(Data excerpts)
>> start

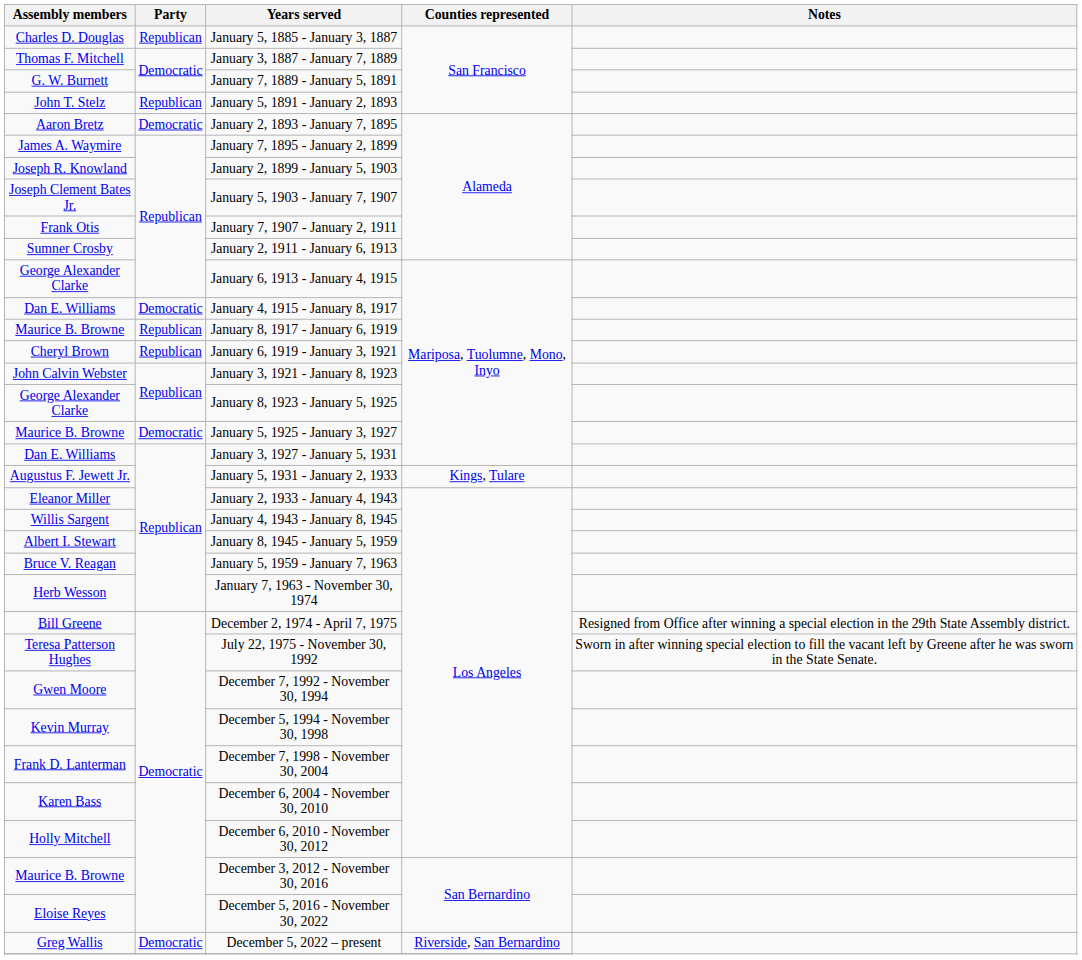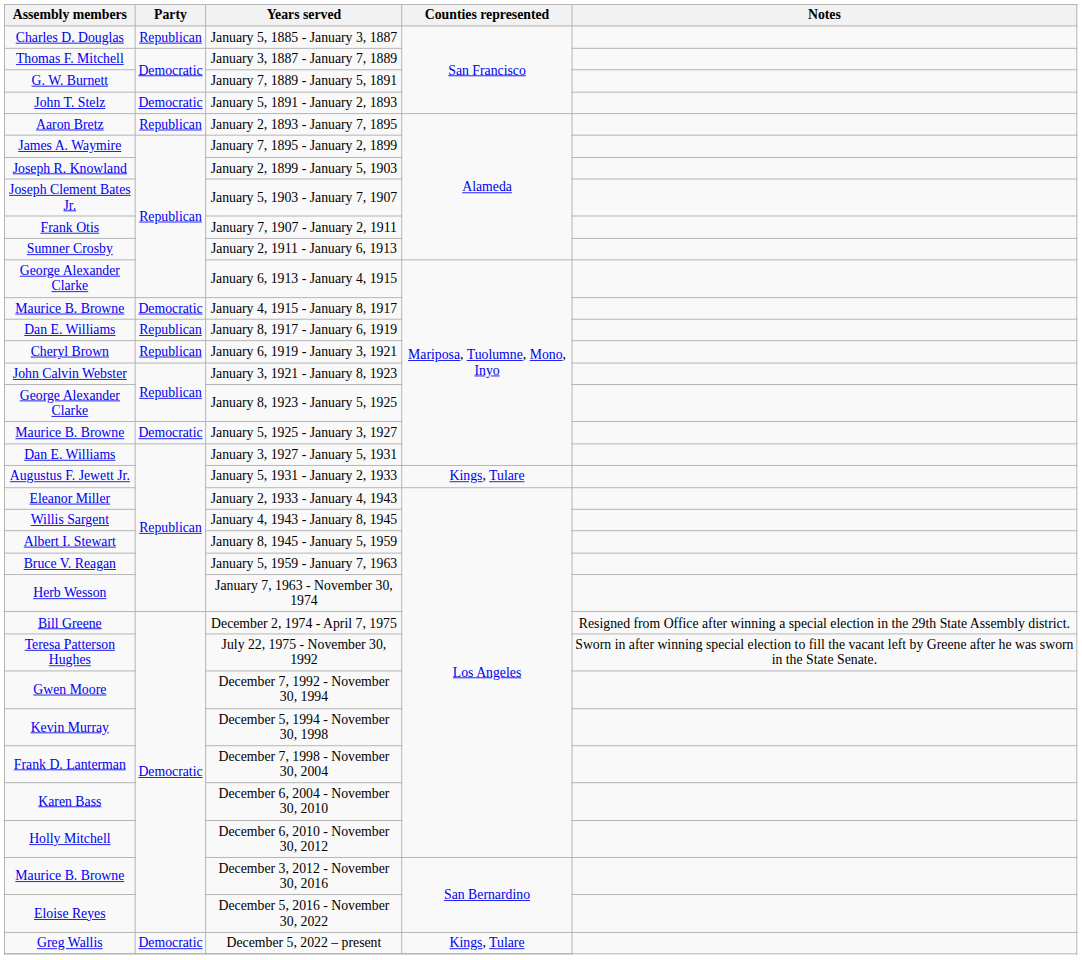January 5, 1891 - January 2, 1893 | Party: Republican -> Democratic
January 2, 1893 - January 7, 1895 | Party: Democratic -> Republican
January 4, 1915 - January 8, 1917 | Assembly members: Dan E. Williams -> Maurice B. Browne
January 8, 1917 - January 6, 1919 | Assembly members: Maurice B. Browne -> Dan E. Williams
December 5, 2022 – present | Counties represented: Riverside, San Bernardino -> Kings, Tulare
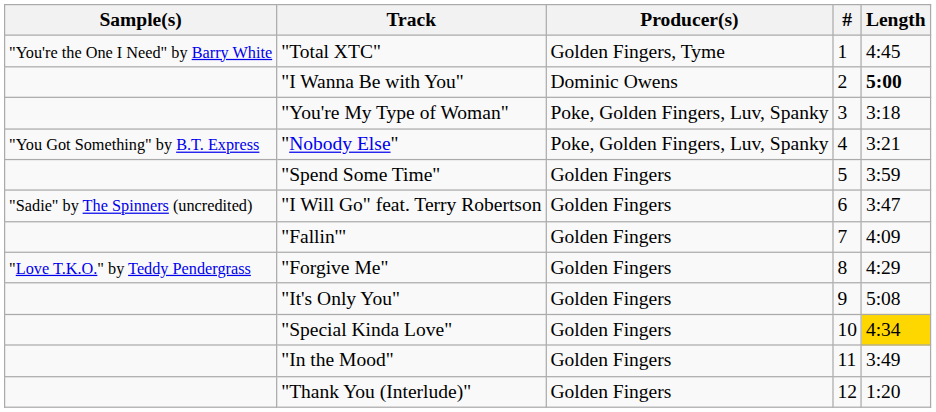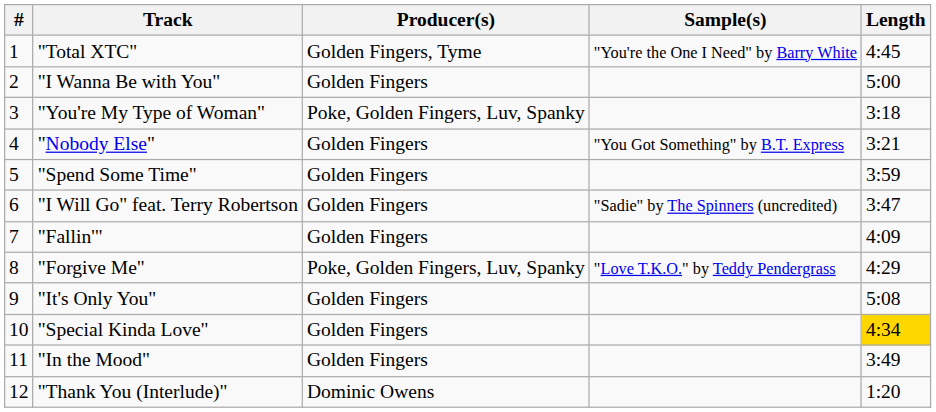columns swapped: # <-> Sample(s)
"I Wanna Be with You" | Producer(s): Dominic Owens -> Golden Fingers
"I Wanna Be with You" | Length: bold -> normal
"Nobody Else" | Producer(s): Poke, Golden Fingers, Luv, Spanky -> Golden Fingers
"Forgive Me" | Producer(s): Golden Fingers -> Poke, Golden Fingers, Luv, Spanky
"Thank You (Interlude)" | Producer(s): Golden Fingers -> Dominic Owens
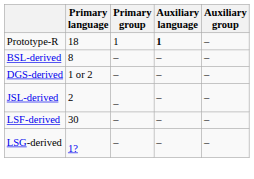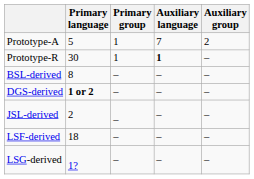+ row: Prototype-A | 5 | 1 | 7 | 2
Prototype-R | Primary language: 18 -> 30
DGS-derived | Primary language: normal -> bold
LSF-derived | Primary language: 30 -> 18
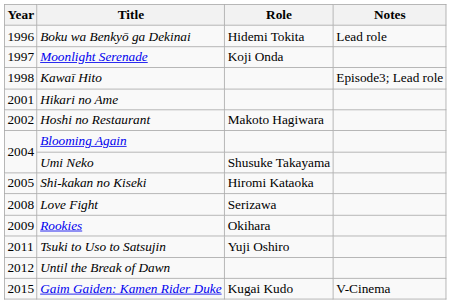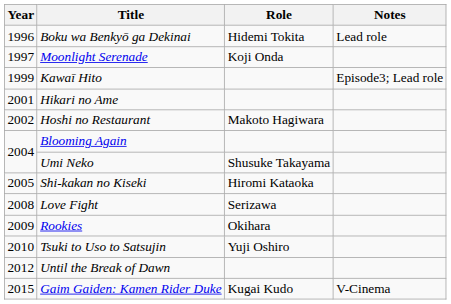Kawaī Hito | Year: 1998 -> 1999
Tsuki to Uso to Satsujin | Year: 2011 -> 2010
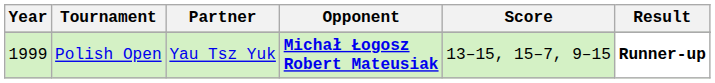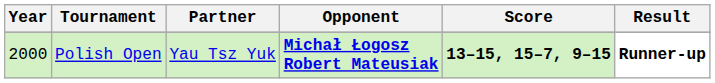Polish Open | Year: 1999 -> 2000
Polish Open | Score: normal -> bold
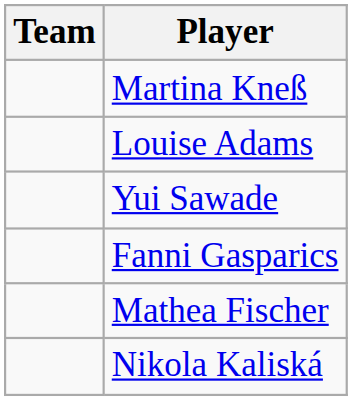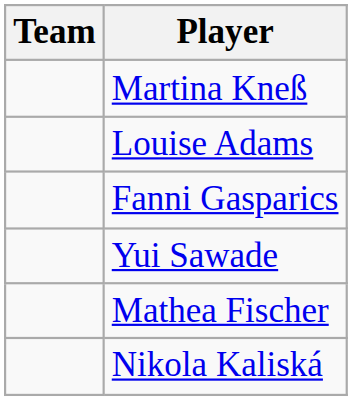rows swapped: Fanni Gasparics <-> Yui Sawade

>> end

> [YOUR GOAL] Copy out every line of the material above character for character, leaving out the pictures.

> [SOLUTION TO THIS EXERCISE]
January 5, 1891 - January 2, 1893 | Party: Republican -> Democratic
January 2, 1893 - January 7, 1895 | Party: Democratic -> Republican
January 4, 1915 - January 8, 1917 | Assembly members: Dan E. Williams -> Maurice B. Browne
January 8, 1917 - January 6, 1919 | Assembly members: Maurice B. Browne -> Dan E. Williams
December 5, 2022 – present | Counties represented: Riverside, San Bernardino -> Kings, Tulare
columns swapped: # <-> Sample(s)
"I Wanna Be with You" | Producer(s): Dominic Owens -> Golden Fingers
"I Wanna Be with You" | Length: bold -> normal
"Nobody Else" | Producer(s): Poke, Golden Fingers, Luv, Spanky -> Golden Fingers
"Forgive Me" | Producer(s): Golden Fingers -> Poke, Golden Fingers, Luv, Spanky
"Thank You (Interlude)" | Producer(s): Golden Fingers -> Dominic Owens
+ row: Prototype-A | 5 | 1 | 7 | 2
Prototype-R | Primary language: 18 -> 30
DGS-derived | Primary language: normal -> bold
LSF-derived | Primary language: 30 -> 18
Kawaī Hito | Year: 1998 -> 1999
Tsuki to Uso to Satsujin | Year: 2011 -> 2010
Polish Open | Year: 1999 -> 2000
Polish Open | Score: normal -> bold
rows swapped: Fanni Gasparics <-> Yui Sawade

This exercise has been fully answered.